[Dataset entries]
□ □ □ □ □

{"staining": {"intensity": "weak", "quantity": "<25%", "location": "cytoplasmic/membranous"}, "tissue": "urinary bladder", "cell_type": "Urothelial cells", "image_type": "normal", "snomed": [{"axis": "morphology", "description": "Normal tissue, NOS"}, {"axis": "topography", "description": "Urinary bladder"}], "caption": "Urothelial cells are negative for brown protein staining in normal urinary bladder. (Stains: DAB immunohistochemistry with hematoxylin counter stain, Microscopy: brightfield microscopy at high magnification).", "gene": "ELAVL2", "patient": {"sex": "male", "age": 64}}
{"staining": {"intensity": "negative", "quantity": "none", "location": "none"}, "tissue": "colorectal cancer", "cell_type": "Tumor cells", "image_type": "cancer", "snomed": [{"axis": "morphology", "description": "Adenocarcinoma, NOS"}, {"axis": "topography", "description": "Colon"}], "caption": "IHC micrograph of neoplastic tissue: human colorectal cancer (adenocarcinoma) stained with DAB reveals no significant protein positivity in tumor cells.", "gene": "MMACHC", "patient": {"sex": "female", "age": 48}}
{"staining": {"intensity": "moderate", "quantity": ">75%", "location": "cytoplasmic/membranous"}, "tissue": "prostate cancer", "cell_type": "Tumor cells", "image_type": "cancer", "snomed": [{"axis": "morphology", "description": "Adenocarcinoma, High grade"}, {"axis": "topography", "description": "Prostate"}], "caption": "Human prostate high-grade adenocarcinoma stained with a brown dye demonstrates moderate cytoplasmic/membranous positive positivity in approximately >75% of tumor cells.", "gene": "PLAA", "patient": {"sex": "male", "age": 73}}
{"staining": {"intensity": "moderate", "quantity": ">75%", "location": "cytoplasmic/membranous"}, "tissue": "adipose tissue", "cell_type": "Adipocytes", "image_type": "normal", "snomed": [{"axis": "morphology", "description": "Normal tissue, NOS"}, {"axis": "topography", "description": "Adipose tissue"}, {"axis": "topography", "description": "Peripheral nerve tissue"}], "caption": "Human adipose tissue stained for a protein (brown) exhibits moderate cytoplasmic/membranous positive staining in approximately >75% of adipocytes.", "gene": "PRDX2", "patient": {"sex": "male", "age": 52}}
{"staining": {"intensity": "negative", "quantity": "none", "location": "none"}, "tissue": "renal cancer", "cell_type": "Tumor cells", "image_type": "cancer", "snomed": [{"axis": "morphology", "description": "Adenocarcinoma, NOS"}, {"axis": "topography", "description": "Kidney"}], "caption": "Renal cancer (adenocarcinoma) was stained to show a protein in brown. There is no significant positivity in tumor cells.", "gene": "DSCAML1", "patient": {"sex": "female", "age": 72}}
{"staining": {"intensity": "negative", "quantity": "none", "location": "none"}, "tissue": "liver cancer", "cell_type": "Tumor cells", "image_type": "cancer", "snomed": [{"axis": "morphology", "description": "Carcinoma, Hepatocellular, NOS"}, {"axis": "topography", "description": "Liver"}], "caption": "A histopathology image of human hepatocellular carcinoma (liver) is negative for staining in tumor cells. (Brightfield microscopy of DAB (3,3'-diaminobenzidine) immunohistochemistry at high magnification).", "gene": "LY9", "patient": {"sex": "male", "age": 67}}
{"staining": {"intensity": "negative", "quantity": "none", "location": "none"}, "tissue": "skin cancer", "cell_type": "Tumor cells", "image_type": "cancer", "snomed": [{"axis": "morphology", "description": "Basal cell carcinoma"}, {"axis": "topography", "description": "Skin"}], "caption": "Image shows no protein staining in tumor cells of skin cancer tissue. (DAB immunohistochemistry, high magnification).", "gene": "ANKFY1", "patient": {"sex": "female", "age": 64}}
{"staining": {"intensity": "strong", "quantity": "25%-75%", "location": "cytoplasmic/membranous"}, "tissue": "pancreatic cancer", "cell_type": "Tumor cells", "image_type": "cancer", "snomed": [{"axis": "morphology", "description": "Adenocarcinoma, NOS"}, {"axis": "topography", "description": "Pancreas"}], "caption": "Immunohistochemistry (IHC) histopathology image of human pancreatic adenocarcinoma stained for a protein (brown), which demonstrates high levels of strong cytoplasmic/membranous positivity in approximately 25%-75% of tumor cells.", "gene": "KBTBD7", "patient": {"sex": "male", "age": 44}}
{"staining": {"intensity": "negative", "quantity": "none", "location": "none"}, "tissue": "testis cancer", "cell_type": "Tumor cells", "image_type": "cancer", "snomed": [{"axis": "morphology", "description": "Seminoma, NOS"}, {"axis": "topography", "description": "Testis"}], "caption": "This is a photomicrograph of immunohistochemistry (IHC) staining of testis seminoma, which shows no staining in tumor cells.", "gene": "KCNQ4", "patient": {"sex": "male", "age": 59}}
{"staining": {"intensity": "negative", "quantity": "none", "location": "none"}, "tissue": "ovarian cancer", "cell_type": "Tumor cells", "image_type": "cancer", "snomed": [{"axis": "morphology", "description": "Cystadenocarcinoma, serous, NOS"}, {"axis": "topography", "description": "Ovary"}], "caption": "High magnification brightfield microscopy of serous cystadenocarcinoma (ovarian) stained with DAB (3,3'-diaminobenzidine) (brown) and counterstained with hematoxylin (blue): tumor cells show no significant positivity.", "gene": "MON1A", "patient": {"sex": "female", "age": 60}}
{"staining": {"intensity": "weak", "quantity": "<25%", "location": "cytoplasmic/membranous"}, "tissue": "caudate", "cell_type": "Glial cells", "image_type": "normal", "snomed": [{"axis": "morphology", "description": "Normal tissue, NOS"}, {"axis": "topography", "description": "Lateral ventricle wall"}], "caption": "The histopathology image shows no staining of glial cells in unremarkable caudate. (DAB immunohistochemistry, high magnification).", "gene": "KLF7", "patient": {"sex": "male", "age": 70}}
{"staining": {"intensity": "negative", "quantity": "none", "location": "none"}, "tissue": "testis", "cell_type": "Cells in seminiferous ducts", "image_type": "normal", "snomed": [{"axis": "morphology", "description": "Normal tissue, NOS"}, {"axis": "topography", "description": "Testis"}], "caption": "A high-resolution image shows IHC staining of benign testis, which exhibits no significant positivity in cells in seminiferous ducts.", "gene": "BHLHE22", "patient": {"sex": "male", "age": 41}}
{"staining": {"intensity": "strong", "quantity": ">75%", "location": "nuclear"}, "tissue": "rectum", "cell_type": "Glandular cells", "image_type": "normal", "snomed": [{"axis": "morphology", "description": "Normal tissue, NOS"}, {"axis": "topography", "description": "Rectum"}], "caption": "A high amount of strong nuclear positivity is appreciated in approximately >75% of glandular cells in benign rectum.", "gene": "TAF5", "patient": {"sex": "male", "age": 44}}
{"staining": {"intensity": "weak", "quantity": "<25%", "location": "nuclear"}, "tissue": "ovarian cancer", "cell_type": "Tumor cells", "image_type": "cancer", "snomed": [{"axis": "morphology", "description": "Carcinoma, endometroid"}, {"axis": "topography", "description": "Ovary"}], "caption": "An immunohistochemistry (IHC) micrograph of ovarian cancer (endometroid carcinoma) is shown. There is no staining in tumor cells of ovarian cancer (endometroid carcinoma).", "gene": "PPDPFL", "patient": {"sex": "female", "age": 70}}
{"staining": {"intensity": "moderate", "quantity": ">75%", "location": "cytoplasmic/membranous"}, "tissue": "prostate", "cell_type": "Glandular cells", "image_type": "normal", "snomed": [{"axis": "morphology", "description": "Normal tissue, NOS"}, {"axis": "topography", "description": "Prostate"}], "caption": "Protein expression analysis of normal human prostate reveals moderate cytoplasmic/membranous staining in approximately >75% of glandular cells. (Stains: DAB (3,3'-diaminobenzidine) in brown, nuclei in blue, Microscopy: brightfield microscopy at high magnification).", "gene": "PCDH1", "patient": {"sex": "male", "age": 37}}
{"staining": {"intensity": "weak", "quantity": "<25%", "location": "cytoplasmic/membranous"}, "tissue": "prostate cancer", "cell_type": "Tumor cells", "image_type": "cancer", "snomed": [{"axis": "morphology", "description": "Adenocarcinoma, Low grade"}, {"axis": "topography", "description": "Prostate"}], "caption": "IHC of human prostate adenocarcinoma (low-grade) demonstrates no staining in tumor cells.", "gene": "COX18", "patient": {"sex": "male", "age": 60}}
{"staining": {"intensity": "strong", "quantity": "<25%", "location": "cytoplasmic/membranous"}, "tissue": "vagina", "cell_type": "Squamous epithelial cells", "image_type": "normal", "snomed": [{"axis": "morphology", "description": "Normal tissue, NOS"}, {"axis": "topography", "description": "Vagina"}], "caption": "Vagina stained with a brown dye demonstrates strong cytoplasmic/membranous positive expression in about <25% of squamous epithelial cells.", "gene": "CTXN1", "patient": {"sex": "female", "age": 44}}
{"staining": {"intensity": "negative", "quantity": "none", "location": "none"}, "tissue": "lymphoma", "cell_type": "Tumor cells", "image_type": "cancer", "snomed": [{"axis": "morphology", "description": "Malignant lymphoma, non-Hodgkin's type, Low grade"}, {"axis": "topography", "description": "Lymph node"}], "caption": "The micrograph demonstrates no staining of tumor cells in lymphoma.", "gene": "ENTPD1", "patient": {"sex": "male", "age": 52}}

□ □ □ □ □

Among the entries above, locate the lines containing "adipose tissue stained" and "shows no protein", and transcribe exactly those two lines and all lines between.

- _EXPECTED ANSWER_
{"staining": {"intensity": "moderate", "quantity": ">75%", "location": "cytoplasmic/membranous"}, "tissue": "adipose tissue", "cell_type": "Adipocytes", "image_type": "normal", "snomed": [{"axis": "morphology", "description": "Normal tissue, NOS"}, {"axis": "topography", "description": "Adipose tissue"}, {"axis": "topography", "description": "Peripheral nerve tissue"}], "caption": "Human adipose tissue stained for a protein (brown) exhibits moderate cytoplasmic/membranous positive staining in approximately >75% of adipocytes.", "gene": "PRDX2", "patient": {"sex": "male", "age": 52}}
{"staining": {"intensity": "negative", "quantity": "none", "location": "none"}, "tissue": "renal cancer", "cell_type": "Tumor cells", "image_type": "cancer", "snomed": [{"axis": "morphology", "description": "Adenocarcinoma, NOS"}, {"axis": "topography", "description": "Kidney"}], "caption": "Renal cancer (adenocarcinoma) was stained to show a protein in brown. There is no significant positivity in tumor cells.", "gene": "DSCAML1", "patient": {"sex": "female", "age": 72}}
{"staining": {"intensity": "negative", "quantity": "none", "location": "none"}, "tissue": "liver cancer", "cell_type": "Tumor cells", "image_type": "cancer", "snomed": [{"axis": "morphology", "description": "Carcinoma, Hepatocellular, NOS"}, {"axis": "topography", "description": "Liver"}], "caption": "A histopathology image of human hepatocellular carcinoma (liver) is negative for staining in tumor cells. (Brightfield microscopy of DAB (3,3'-diaminobenzidine) immunohistochemistry at high magnification).", "gene": "LY9", "patient": {"sex": "male", "age": 67}}
{"staining": {"intensity": "negative", "quantity": "none", "location": "none"}, "tissue": "skin cancer", "cell_type": "Tumor cells", "image_type": "cancer", "snomed": [{"axis": "morphology", "description": "Basal cell carcinoma"}, {"axis": "topography", "description": "Skin"}], "caption": "Image shows no protein staining in tumor cells of skin cancer tissue. (DAB immunohistochemistry, high magnification).", "gene": "ANKFY1", "patient": {"sex": "female", "age": 64}}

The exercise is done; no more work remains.